==== Texte fourni

Les propriétés des choses de Frédéric Nef

Première publication, janvier 2007 (révisée août 2015)

L’année dernière (2006) est paru un livre de métaphysique en langue française (il faut le souligner le fait est rare), intitulé Les propriétés des choses : expérience et logique de Frédéric Nef (Ed. Vrin).

Dans cet ouvrage, Frédéric Nef poursuit son travail d’élaboration ontologique, ici en l’occurrence les propriétés.

Après avoir écrit sur l’objet (L’objet quelconque. Recherches sur l’ontologie de l’objet, Ed. Vrin, 1998) l’auteur entreprend de défendre une ontologie des propriétés particulières ou tropes.

Pour Nef, la réalité est non seulement indépendante de nos croyances, mais elle est appréhendable. Cette « saisie » de la réalité s’effectue sous la forme d’une série de qualités : les tropes. Ainsi, les tropes sont dites les « briques élémentaires » ou encore les « atomes métaphysiques »de la structure profonde du monde. Il écrit :

Un trope est une propriété individuelle, une propriété concrète. Un exemple peut faire comprendre intuitivement ce qu’est un trope. Je perçois un cahier rouge ; l’analyse que l’on peut faire de la perception de cet objet implique l’existence de tropes, car je perçois le rouge de ce cahier (i.e. ce rouge) et percevant ce rouge je perçois, du même coup, que ce cahier est rouge[1].

Et les universaux ? Pour un tropiste comme Frédéric Nef, ils sont des classes de propriétés particulières similaires. Quant aux objets… Sont-ils des faisceaux de tropes ou de simples porteurs de propriétés ? A moins que l’on ne puisse séparer les objets de leurs propriétés ?

Une telle investigation métaphysique nécessite un engagement réaliste solide et sans appel : « Il y a une structure ontologique de la réalité, indépendante de nos sens et de notre esprit, structure qui est la même pour le singes, les robots, les anges, les fourmis, les extra-terrestres (s’il y en a) et nous-mêmes[2]. » Le projet métaphysique défendu et développé dans ce livre s’appuie donc sur une idée que la métaphysique ne doit pas seulement traiter de questions merveilleuses, mais est au service d’un éclaircissement de la structure de la réalité.

Les propriétés des choses

Le livre est riche, multiple et purement métaphysique. La première partie consacrée à l’ontologie parle du lien entre objets et propriétés. Elle fait suite à un dialogue liminaire dans lequel Philotaxe et Doxophile se disputent sur la méthode à adopter en métaphysique. Dans une seconde partie où il est question de la perception, un chapitre passionnant (III) discute un argument de Jérôme Dokic contre les propriétés. Dokic au sujet de la perception, défend une certaine neutralité métaphysique. Pour lui, percevoir ne nous apporte aucune indication substantielle. Pour Nef, on perçoit des propriétés, et ces propriétés sont des particuliers. Un développement instructif est alors apporté à la fin de ce chapitre éclairant la combinatoire entre particulier, universel, instanciation et exemplification… Une troisième partie est consacrée à la logique.

========

Consigne A
Dans les rangées, reprenez sous forme de liste numérotée les lignes qui vont de celle contenant « You are a photographer » jusqu'à celle contenant « the group photo. » incluse, sans les lignes vides.

==== Données disponibles

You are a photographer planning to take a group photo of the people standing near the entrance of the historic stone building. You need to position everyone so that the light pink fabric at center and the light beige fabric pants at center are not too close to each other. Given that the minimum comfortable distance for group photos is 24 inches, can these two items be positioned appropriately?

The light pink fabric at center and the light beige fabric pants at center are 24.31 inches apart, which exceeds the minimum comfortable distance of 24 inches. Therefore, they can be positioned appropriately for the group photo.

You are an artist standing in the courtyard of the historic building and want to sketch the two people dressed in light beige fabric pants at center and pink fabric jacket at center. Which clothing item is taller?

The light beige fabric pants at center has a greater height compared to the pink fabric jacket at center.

========
==== Données disponibles

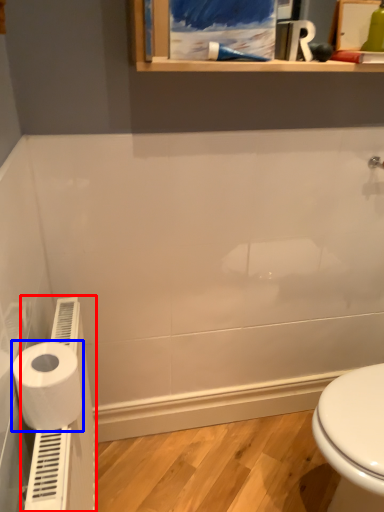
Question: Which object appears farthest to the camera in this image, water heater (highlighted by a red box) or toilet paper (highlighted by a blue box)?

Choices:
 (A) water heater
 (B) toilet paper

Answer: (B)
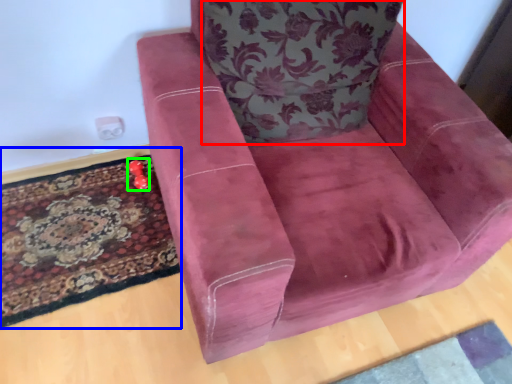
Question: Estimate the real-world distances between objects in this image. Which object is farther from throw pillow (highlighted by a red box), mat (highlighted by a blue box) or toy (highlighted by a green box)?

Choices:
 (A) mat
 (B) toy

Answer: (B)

========

Consigne B
D'après le texte fourni, les affirmations suivantes sont-elles exactes ? Répondez par oui ou non à chacune, en citant les mots décisifs du texte. (i) Le livre de Frédéric Nef est paru en 2006. (ii) Selon Jérôme Dokic, percevoir nous apporte une indication substantielle. (iii) La troisième partie du livre est consacrée à la logique.

Réponse attendue A
1. You are a photographer planning to take a group photo of the people standing near the entrance of the historic stone building. You need to position everyone so that the light pink fabric at center and the light beige fabric pants at center are not too close to each other. Given that the minimum comfortable distance for group photos is 24 inches, can these two items be positioned appropriately?
2. The light pink fabric at center and the light beige fabric pants at center are 24.31 inches apart, which exceeds the minimum comfortable distance of 24 inches. Therefore, they can be positioned appropriately for the group photo.

Réponse attendue B
(i) Oui : « L’année dernière (2006) est paru un livre de métaphysique en langue française ».
(ii) Non : « Pour lui, percevoir ne nous apporte aucune indication substantielle. »
(iii) Oui : « Une troisième partie est consacrée à la logique. »